- YOUR TASK -
Go line by line through the data and copy those with the word "Grandes".

Detected change data
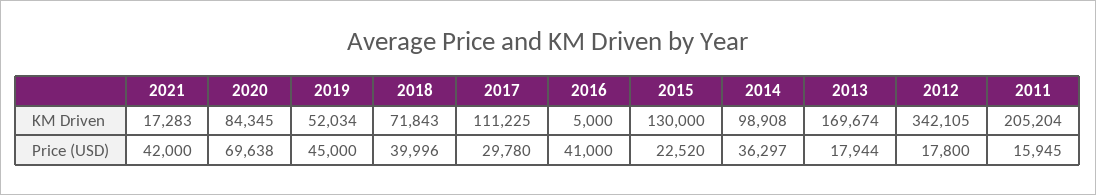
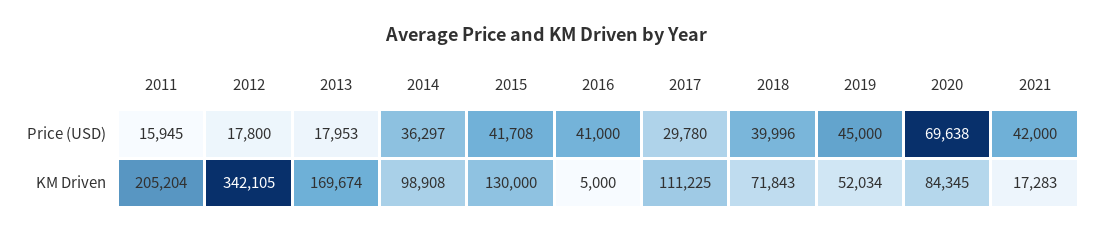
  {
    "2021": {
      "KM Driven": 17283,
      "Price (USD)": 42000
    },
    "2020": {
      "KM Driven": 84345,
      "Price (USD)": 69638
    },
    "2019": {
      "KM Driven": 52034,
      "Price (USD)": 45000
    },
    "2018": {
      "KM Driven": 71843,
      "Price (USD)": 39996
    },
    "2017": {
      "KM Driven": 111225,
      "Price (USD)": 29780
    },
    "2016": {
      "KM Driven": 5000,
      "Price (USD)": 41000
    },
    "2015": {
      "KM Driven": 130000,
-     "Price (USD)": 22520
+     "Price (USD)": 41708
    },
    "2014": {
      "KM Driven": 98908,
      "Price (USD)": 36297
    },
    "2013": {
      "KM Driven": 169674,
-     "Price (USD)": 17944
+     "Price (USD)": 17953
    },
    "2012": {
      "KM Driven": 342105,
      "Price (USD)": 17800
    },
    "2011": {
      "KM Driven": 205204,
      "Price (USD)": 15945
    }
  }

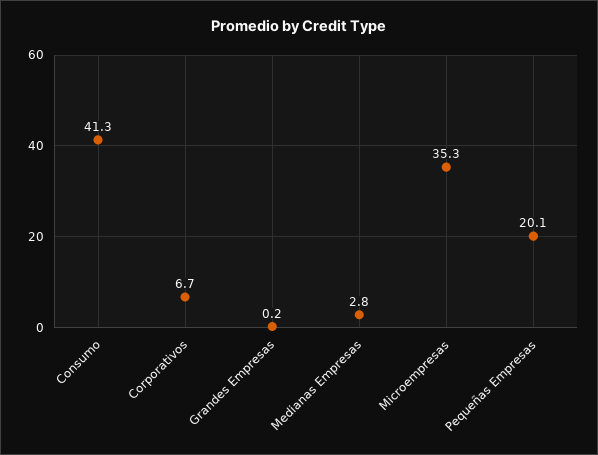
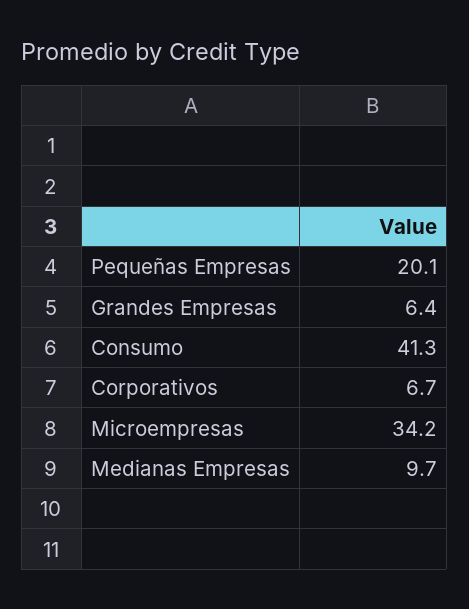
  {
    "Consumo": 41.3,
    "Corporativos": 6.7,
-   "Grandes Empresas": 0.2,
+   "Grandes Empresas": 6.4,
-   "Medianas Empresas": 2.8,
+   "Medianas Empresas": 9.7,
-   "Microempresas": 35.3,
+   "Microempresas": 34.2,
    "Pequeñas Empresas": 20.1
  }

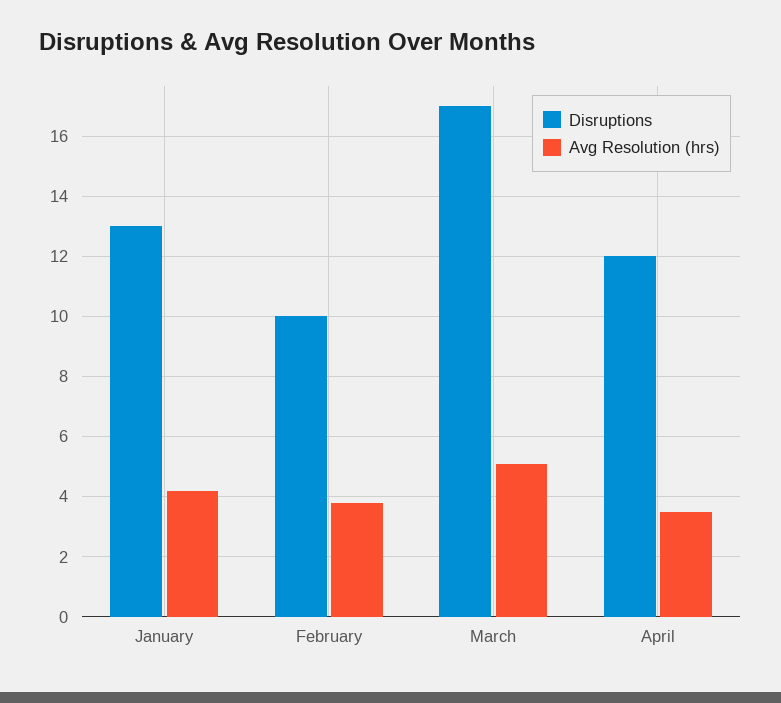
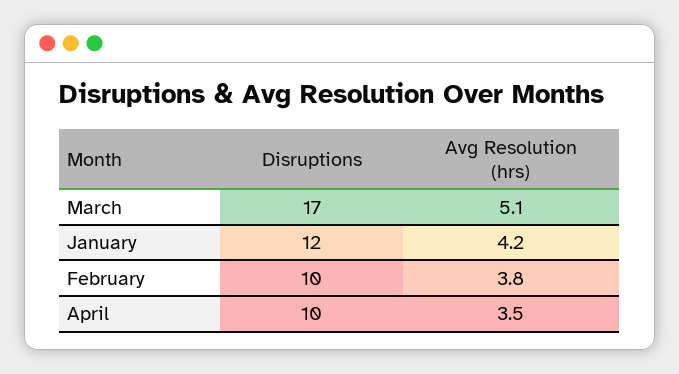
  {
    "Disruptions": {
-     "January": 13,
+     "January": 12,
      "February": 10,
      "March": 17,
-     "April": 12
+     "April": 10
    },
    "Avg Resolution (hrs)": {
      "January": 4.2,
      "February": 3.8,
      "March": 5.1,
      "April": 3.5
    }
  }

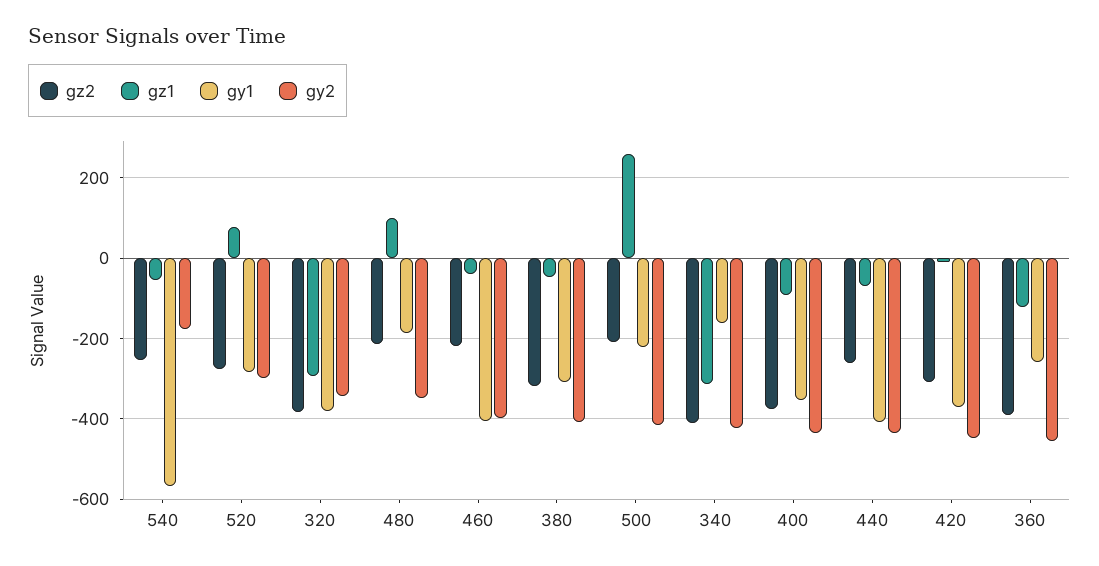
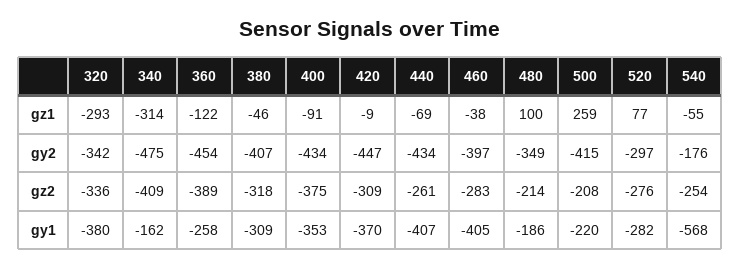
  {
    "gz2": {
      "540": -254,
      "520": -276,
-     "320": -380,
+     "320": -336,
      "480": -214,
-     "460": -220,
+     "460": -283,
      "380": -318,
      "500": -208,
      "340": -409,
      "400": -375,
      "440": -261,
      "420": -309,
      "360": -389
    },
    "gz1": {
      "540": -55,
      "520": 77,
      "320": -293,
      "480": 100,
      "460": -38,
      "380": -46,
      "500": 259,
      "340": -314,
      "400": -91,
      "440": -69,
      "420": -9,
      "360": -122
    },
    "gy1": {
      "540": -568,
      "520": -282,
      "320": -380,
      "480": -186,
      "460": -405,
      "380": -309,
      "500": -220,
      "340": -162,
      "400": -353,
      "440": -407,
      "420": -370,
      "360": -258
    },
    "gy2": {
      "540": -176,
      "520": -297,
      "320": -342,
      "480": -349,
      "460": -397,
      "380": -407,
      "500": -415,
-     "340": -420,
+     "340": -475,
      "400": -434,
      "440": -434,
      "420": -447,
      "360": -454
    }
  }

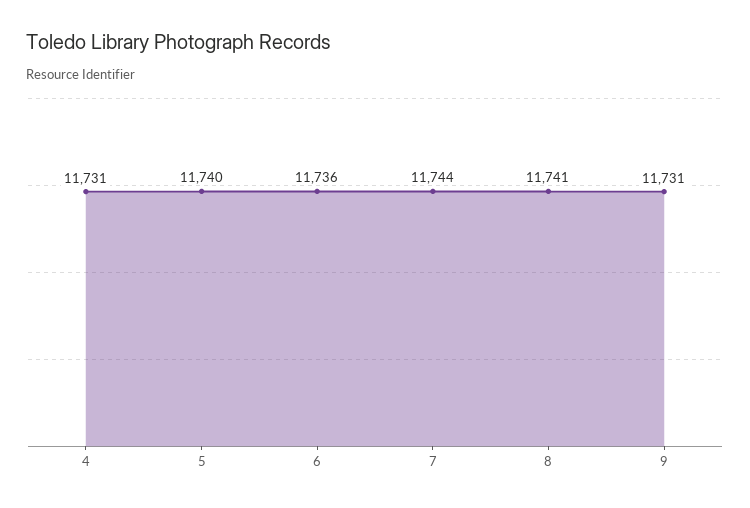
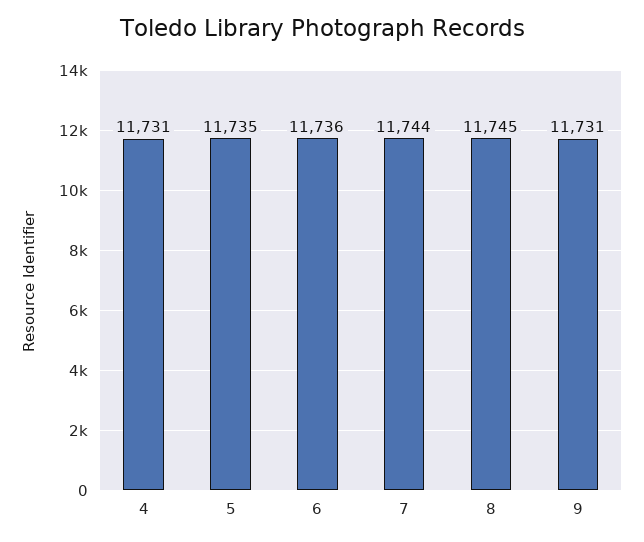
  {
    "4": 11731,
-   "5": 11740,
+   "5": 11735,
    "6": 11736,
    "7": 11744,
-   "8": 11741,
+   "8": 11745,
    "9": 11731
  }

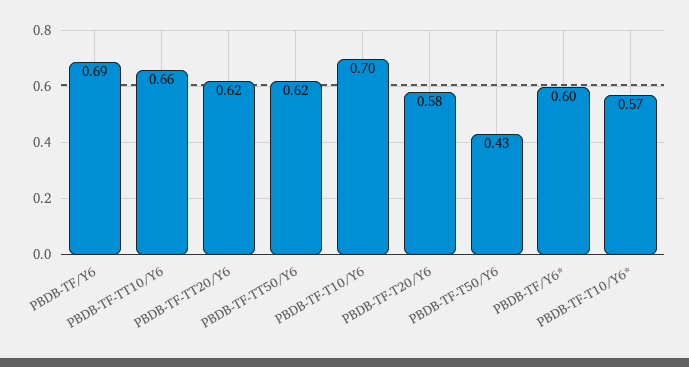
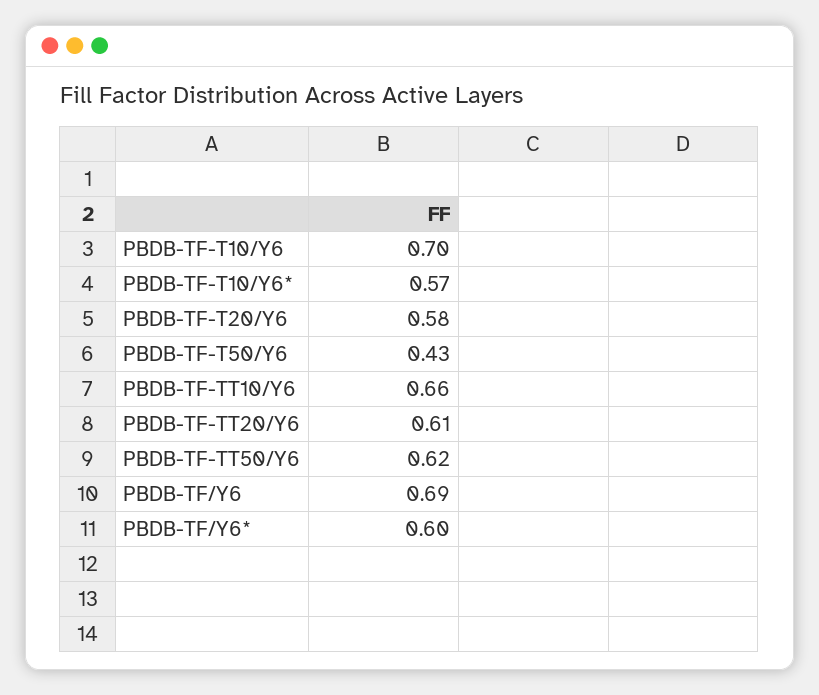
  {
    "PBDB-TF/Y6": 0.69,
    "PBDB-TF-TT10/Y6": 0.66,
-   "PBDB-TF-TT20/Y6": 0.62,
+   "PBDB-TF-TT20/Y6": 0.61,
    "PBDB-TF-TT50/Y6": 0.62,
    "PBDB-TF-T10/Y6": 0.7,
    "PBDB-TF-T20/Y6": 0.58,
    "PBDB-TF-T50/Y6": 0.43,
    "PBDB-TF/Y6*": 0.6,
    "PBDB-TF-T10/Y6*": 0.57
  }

- SOLUTION FOR THIS EXERCISE -
-   "Grandes Empresas": 0.2,
+   "Grandes Empresas": 6.4,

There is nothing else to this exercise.